A satisfactory informed consent process for clinical research can be elusive under the best of circumstances. Prospective enrollees may be limited in their understanding of the process by poor education or serious illness. Conflicts of interest may bias investigators' presentations of information. Time constraints and a host of other factors can likewise intrude. In view of such challenges, some observers have proposed that, at least for some kinds of research, prospective enrollees should have someone - a "patient advocate" or "research subject advocate" - to enhance the process.

Indeed, one commentator has insisted that such advocates already have a well-established role. In a recent lawsuit the plaintiff's attorney claimed that in the research context, patient advocate constitutes a profession for which there is a clear standard of care to which all members should be held.[1] According to that putative standard, a patient advocate is responsible for assuring that prospective clinical trial enrollees understand the risks and benefits of the research study, and must tell prospective research subjects whether it is in their best interest to enroll. Additionally, advocates are supposed to advise patients and families on whatever issues arise during the course of the entire research project. In the lawsuit mentioned above, this purported standard would have required the patient advocate to ensure that the research institution does not erroneously send bills to subjects or their families, and to set up communications among subjects' spouses.
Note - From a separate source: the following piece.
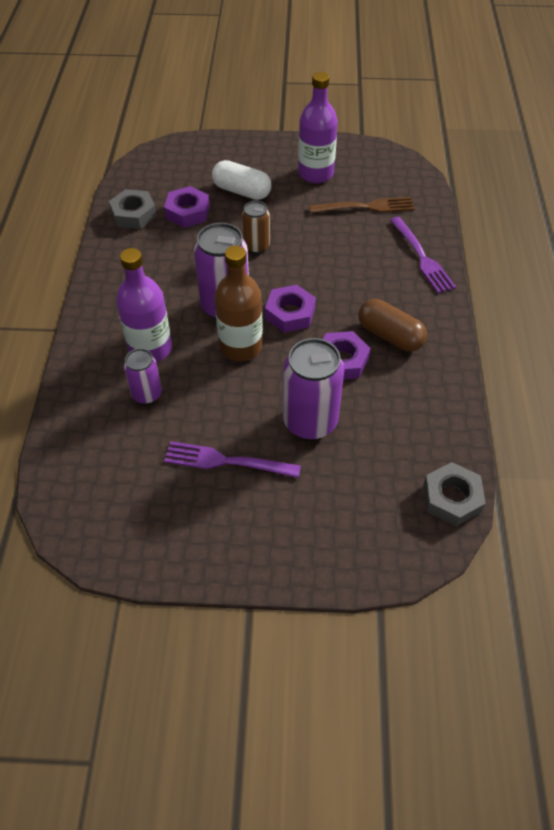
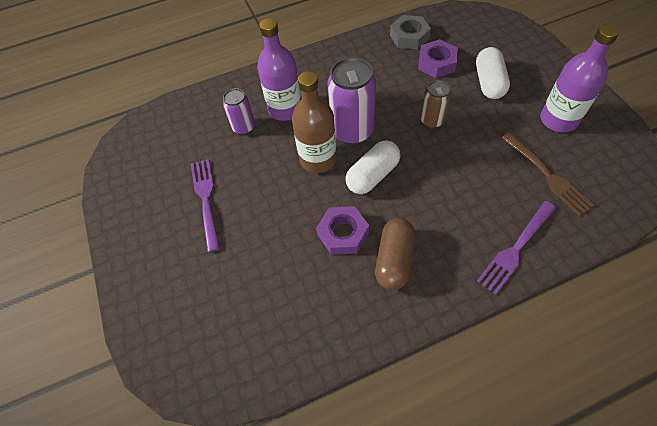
camera: 70 degrees right, 5 degrees up
(290, 313) = (372, 175): purple nut -> white capsule
(310, 422) = (266, 237): purple can -> none
(451, 498) = (234, 381): grey nut -> none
Closer inspection, however, will reveal that concepts such as patient advocate or research subject advocate actually have so many different uses that they lack any generally recognized meaning, let alone a uniform standard of care binding upon all. Drawing on published literature, an Internet search, and personal conversations, this article explores that diversity of meaning. The objective is not to create an exhaustive catalogue, but simply to show that "patient advocate" has no single meaning and thus cannot carry any clear set of one-size-fits-all duties. Rather than establishing one umbrella term, it is better to specify which particular services an advocate will provide in a given research project. Given the variability among research trials and subjects' needs, preserving a diversity of services arguably is the best approach.
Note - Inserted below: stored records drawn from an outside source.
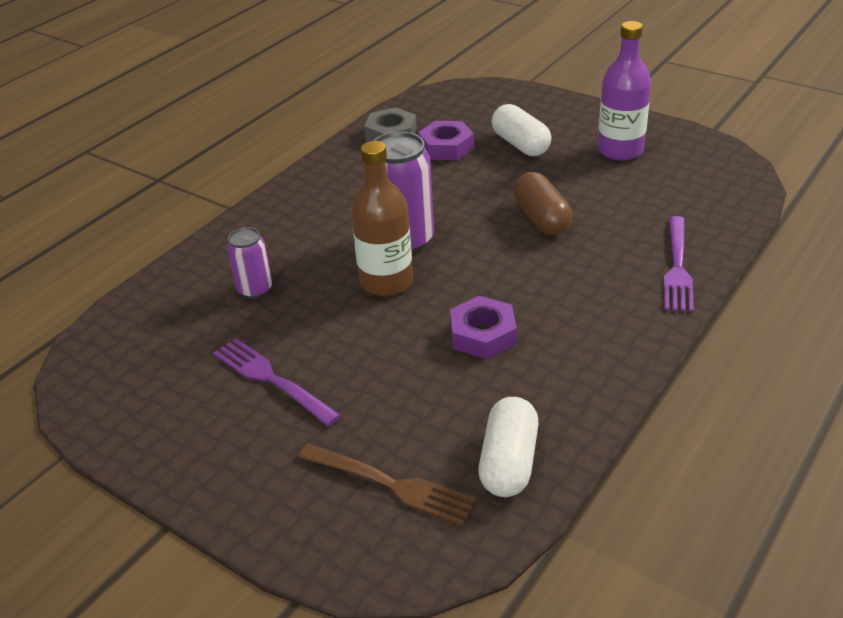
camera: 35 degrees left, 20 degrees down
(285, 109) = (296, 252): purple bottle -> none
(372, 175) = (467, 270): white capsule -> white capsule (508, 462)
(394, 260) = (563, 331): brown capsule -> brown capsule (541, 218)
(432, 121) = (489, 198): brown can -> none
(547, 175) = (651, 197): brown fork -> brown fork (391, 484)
As a matter of semantic housekeeping, this article will not dwell on the choice between "patient," "subject," "volunteer," "participant" or other terms referring to people who enroll in clinical research. Assuredly the choice can be important. Some commentators find "subject" impersonal[2] or confusing.[3] "Volunteer" does not apply to everyone, since others can enroll people lacking decisionmaking capacity in research. "Participant" can characterize investigators as well as non-researchers. "Patient" can invite a therapeutic misconception in which research interventions are mistakenly seen as treatment. At the same time, "patient" can seem more applicable than "subject" for people who are seriously ill and receiving a mix of standard medical care and trial-related interventions.

This question will not be resolved here. I will primarily use the term "patient" simply because "patient advocate" rather than "subject advocate" or another term is typically the term used to identify the roles and activities examined here. Nevertheless, "patient" is admittedly problematic. More will be said about this later.